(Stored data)
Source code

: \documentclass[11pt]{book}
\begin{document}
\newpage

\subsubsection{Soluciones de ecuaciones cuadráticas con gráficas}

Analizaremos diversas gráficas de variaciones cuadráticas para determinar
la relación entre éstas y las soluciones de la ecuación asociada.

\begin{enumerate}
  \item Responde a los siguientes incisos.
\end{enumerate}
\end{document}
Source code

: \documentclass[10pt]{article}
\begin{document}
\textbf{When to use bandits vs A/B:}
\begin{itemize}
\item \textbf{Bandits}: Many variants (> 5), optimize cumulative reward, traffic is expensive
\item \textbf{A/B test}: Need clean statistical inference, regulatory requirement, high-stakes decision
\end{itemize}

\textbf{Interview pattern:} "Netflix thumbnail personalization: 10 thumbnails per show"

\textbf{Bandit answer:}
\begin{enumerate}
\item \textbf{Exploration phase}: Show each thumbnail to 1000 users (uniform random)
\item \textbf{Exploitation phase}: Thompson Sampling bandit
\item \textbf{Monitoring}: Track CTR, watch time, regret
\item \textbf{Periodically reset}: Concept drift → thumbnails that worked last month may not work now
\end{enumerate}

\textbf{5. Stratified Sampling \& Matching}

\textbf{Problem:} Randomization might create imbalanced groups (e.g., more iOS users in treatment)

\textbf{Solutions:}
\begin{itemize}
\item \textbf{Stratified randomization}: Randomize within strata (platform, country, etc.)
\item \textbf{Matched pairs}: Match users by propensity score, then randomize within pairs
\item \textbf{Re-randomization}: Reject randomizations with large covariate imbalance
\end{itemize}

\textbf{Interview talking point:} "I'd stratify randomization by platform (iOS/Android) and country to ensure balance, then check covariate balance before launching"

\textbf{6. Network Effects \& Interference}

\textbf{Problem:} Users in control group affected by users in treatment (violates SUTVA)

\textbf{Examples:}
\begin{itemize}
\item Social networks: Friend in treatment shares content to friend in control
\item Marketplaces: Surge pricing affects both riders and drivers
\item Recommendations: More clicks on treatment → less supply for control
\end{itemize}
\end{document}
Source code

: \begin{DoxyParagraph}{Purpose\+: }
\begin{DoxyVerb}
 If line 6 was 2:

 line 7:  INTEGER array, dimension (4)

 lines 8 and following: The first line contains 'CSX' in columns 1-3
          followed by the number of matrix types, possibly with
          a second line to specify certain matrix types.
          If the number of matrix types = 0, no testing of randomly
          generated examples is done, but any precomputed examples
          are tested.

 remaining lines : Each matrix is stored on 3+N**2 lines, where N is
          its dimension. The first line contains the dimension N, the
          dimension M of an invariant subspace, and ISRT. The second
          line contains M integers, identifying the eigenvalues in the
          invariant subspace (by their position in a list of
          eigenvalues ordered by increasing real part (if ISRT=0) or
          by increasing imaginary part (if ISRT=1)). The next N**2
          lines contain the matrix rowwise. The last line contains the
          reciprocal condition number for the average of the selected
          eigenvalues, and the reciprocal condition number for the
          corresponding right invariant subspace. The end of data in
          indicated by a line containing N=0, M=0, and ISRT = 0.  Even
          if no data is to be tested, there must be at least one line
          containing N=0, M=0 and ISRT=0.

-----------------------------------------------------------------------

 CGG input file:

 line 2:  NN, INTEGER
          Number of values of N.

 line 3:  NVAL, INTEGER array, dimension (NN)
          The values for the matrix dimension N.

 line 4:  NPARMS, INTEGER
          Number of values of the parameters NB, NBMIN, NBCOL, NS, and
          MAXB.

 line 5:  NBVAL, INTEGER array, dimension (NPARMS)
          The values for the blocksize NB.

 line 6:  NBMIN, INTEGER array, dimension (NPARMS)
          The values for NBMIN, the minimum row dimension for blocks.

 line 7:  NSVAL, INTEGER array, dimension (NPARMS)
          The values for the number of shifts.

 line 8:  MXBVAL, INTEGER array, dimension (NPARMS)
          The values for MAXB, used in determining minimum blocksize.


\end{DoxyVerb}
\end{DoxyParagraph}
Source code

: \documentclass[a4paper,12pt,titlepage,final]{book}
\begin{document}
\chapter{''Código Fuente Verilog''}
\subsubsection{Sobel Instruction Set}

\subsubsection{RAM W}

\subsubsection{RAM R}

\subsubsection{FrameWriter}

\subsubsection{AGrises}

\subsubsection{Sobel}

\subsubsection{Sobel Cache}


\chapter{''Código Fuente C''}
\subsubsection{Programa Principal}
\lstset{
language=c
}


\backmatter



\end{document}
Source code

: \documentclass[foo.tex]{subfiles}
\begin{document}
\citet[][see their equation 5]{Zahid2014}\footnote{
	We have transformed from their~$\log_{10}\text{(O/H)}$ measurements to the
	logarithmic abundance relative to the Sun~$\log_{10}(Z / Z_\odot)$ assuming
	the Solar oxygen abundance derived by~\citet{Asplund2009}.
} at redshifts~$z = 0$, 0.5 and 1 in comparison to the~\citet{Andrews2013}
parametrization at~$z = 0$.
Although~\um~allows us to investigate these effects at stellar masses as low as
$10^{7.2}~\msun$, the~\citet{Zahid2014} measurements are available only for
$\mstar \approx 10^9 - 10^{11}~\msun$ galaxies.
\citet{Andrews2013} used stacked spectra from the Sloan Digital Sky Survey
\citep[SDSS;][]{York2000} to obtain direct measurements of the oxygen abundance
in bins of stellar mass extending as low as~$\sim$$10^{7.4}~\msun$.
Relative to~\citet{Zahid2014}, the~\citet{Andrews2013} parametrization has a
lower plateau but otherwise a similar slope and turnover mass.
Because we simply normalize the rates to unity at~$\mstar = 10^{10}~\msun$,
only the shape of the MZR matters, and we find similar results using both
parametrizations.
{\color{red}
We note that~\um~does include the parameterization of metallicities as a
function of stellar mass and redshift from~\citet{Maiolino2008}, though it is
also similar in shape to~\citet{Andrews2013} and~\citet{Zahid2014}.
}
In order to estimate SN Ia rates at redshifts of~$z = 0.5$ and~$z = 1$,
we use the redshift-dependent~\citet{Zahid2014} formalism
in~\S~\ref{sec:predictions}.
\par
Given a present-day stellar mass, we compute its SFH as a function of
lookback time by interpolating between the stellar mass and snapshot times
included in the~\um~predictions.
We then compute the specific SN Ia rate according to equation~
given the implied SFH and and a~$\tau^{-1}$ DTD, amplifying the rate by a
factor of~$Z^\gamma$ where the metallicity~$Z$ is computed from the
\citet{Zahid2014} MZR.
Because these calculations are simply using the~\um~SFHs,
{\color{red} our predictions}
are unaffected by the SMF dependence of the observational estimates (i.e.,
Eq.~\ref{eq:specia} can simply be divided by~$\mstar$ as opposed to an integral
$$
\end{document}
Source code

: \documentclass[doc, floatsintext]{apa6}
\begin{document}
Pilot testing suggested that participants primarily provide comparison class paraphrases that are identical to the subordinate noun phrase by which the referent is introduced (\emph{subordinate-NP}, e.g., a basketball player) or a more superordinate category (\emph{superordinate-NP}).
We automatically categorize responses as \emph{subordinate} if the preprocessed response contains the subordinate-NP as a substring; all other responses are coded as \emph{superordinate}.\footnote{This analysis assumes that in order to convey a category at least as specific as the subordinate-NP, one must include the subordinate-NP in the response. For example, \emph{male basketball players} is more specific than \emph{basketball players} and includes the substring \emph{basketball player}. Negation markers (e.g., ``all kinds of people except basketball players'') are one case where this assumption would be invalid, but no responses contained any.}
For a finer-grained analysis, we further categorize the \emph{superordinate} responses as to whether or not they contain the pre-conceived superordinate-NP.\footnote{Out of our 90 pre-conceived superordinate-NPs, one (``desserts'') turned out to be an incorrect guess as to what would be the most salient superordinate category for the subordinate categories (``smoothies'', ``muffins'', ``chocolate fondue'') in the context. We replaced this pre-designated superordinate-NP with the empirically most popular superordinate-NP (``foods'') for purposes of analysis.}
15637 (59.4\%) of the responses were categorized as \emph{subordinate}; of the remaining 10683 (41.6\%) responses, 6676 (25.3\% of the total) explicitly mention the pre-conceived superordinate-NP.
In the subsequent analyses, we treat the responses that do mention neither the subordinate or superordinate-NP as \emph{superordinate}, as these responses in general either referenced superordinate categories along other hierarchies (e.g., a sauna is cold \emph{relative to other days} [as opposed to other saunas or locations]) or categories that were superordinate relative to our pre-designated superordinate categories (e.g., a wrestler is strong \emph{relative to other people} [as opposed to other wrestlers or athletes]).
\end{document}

__Instructions for the task__
From the entries above, print the lines beginning at the one with "invariant subspace (by" and stopping after the one with "Number of values of N.", exactly as written and with nothing else.

__Solution below__
          invariant subspace (by their position in a list of
          eigenvalues ordered by increasing real part (if ISRT=0) or
          by increasing imaginary part (if ISRT=1)). The next N**2
          lines contain the matrix rowwise. The last line contains the
          reciprocal condition number for the average of the selected
          eigenvalues, and the reciprocal condition number for the
          corresponding right invariant subspace. The end of data in
          indicated by a line containing N=0, M=0, and ISRT = 0.  Even
          if no data is to be tested, there must be at least one line
          containing N=0, M=0 and ISRT=0.

-----------------------------------------------------------------------

 CGG input file:

 line 2:  NN, INTEGER
          Number of values of N.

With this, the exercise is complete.